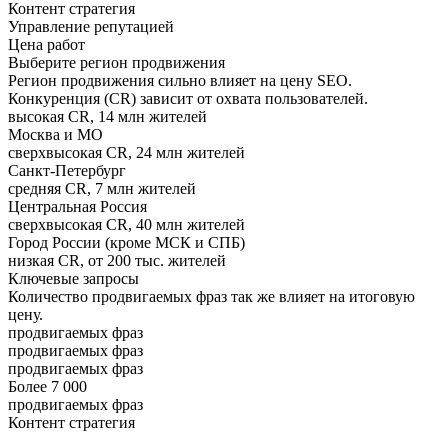
Контент стратегия
Управление репутацией
Цена работ
Выберите регион продвижения
Регион продвижения сильно влияет на цену SEO.
Конкуренция (CR) зависит от охвата пользователей.
высокая CR, 14 млн жителей
Москва и МО
сверхвысокая CR, 24 млн жителей
Санкт-Петербург
средняя CR, 7 млн жителей
Центральная Россия
сверхвысокая CR, 40 млн жителей
Город России (кроме МСК и СПБ)
низкая CR, от 200 тыс. жителей
Ключевые запросы
Количество продвигаемых фраз так же влияет на итоговую
цену.
продвигаемых фраз
продвигаемых фраз
продвигаемых фраз
Более 7 000
продвигаемых фраз
Контент стратегия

=-=-=-=-=

**JOB ITEM:**
Going from the line that has "Конкуренция (CR) зависит" through the last line of the entries, retype each line exactly as given and add nothing.

**EXPECTED ANSWER:**
Конкуренция (CR) зависит от охвата пользователей.
высокая CR, 14 млн жителей
Москва и МО
сверхвысокая CR, 24 млн жителей
Санкт-Петербург
средняя CR, 7 млн жителей
Центральная Россия
сверхвысокая CR, 40 млн жителей
Город России (кроме МСК и СПБ)
низкая CR, от 200 тыс. жителей
Ключевые запросы
Количество продвигаемых фраз так же влияет на итоговую
цену.
продвигаемых фраз
продвигаемых фраз
продвигаемых фраз
Более 7 000
продвигаемых фраз
Контент стратегия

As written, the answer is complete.